“Piffling poppycock!” said Hugh.

CHAPTER XXV
BOWLES ATTENDS A FOOTBALL GAME

At a little before three that afternoon a carriage, drawn by a weary-looking gray horse, turned into the campus from River Street and finally stopped in front of School Hall. The single occupant alighted, paid the driver and ascended the steps with a suggestion of dignified haste. Some three minutes later, by which time the carriage which had brought him from the Junction was out of sight around a corner, the passenger reappeared and crossed the campus in the direction of a large open plot of ground from which loud and at times quite appalling sounds broke upon the afternoon air.

He was a neatly attired man of about thirty-five, clean-shaven, and of a serious cast of countenance. He was quite evidently English, and self-respecting to a degree. That was apparent in his carriage, his expression, and his attire. He crossed the green, entered the gate of Lothrop Field, and paused inquiringly in front of a youth with a scarlet ribbon on his coat who guarded the entrance to the stands.

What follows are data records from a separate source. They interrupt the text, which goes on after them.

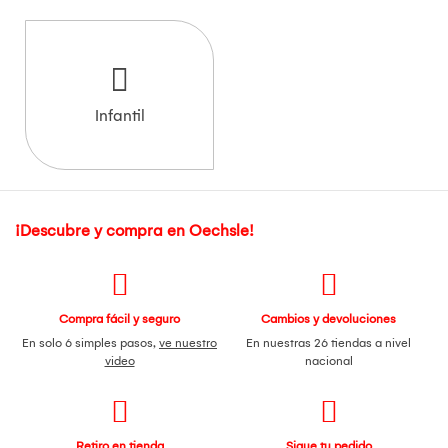
Infantil
¡Descubre y compra en Oechsle!
Compra fácil y seguro
Cambios y devoluciones
En solo 6 simples pasos,
ve nuestro
En nuestras 26 tiendas a nivel
video
nacional
Retiro en tienda
Sigue tu pedido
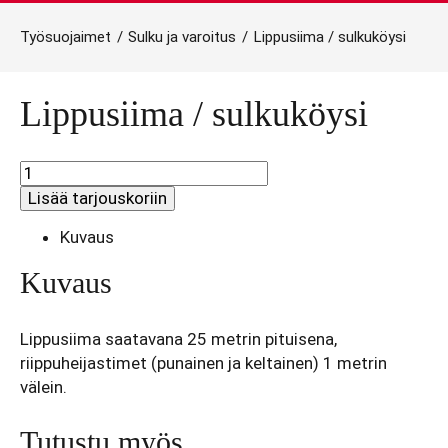
Työsuojaimet
/
Sulku ja varoitus
/
Lippusiima / sulkuköysi
Lippusiima / sulkuköysi
Lippusiima
/
Lisää tarjouskoriin
sulkuköysi
määrä
Kuvaus
Kuvaus
Lippusiima saatavana 25 metrin pituisena,
riippuheijastimet (punainen ja keltainen) 1 metrin
välein.
Tutustu myös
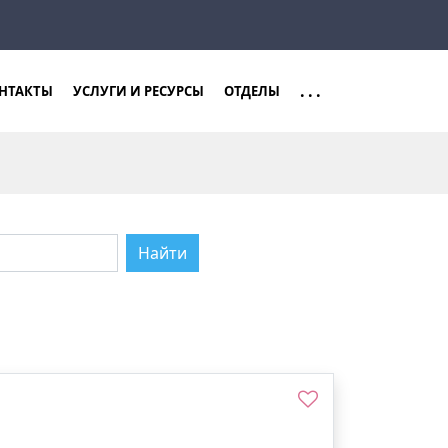
Закрыть
Найти
...
НТАКТЫ
УСЛУГИ И РЕСУРСЫ
ОТДЕЛЫ
Найти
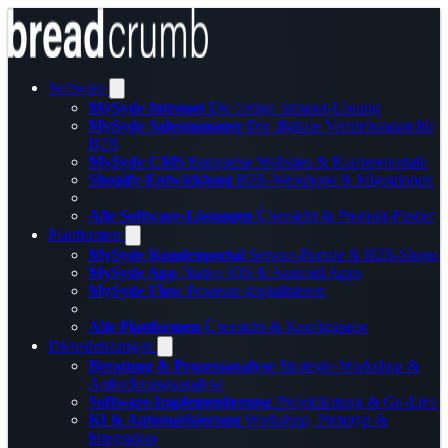
Software
MySyde Intranet
Die fertige Intranet-Lösung
MySyde Salesmanager
Der digitale Vertriebsraum für
B2B
MySyde CMS
Enterprise Websites & Karriereportale
Shopify-Entwicklung
B2B-Webshops & Migrationen
Alle Software-Lösungen
Übersicht & Produkt-Finder
Plattformen
MySyde Kundenportal
Service-Portale & B2B-Shops
MySyde App
Native iOS & Android Apps
MySyde Flow
Prozesse digitalisieren
Alle Plattformen
Übersicht & Konfigurator
Dienstleistungen
Beratung & Prozessanalyse
Strategie-Workshop &
Anforderungsanalyse
Software-Implementierung
Projektleitung & Go-Live
KI & Automatisierung
Workshop, Prototyp &
Integration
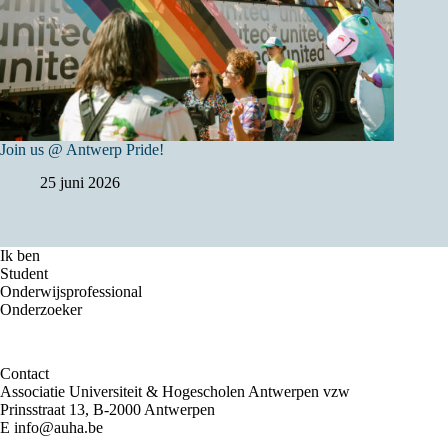
Join us @ Antwerp Pride!
25 juni 2026
Ik ben
Student
Onderwijsprofessional
Onderzoeker
Contact
Associatie Universiteit & Hogescholen Antwerpen vzw
Prinsstraat 13, B-2000 Antwerpen
E
info@auha.be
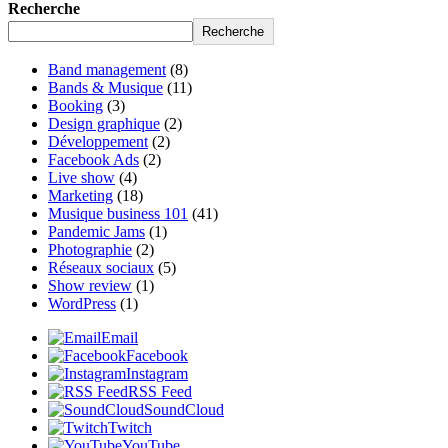
Recherche
Recherche
Band management
(8)
Bands & Musique
(11)
Booking
(3)
Design graphique
(2)
Développement
(2)
Facebook Ads
(2)
Live show
(4)
Marketing
(18)
Musique business 101
(41)
Pandemic Jams
(1)
Photographie
(2)
Réseaux sociaux
(5)
Show review
(1)
WordPress
(1)
Email
Facebook
Instagram
RSS Feed
SoundCloud
Twitch
YouTube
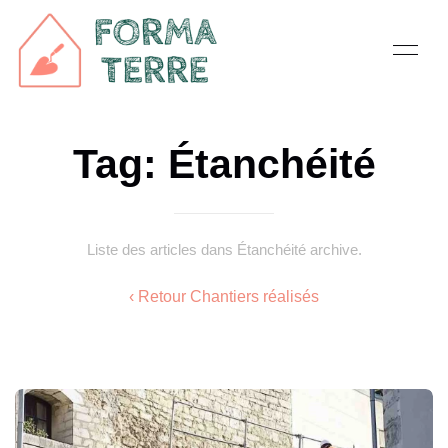
Tag: Étanchéité
Liste des articles dans Étanchéité archive.
‹ Retour Chantiers réalisés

“Fifty cents, please,” said the youth.

The latecomer put a well-gloved hand in a pocket, drew forth a pigskin purse and selected the required amount. Then he passed around a corner of a grandstand and found himself confronted on one side by sloping tiers of seats crowded with onlookers and on the other by an expanse of yellowing turf over which a number of persons were hurrying about in an apparently purposeless way. A second ribbon-badged youth arose from the steps of the stand and said:

“You’ll find a seat further along, sir; about three sections down.”

“Thank you, sir, but I am looking for—for Mr. Ordway.”

“Ordway?” The youth shrugged. “I can’t tell you where he’s sitting. He was to have played, but something happened. I’m afraid you can’t stand here, sir. You’re obstructing the view of people in the lower seats.”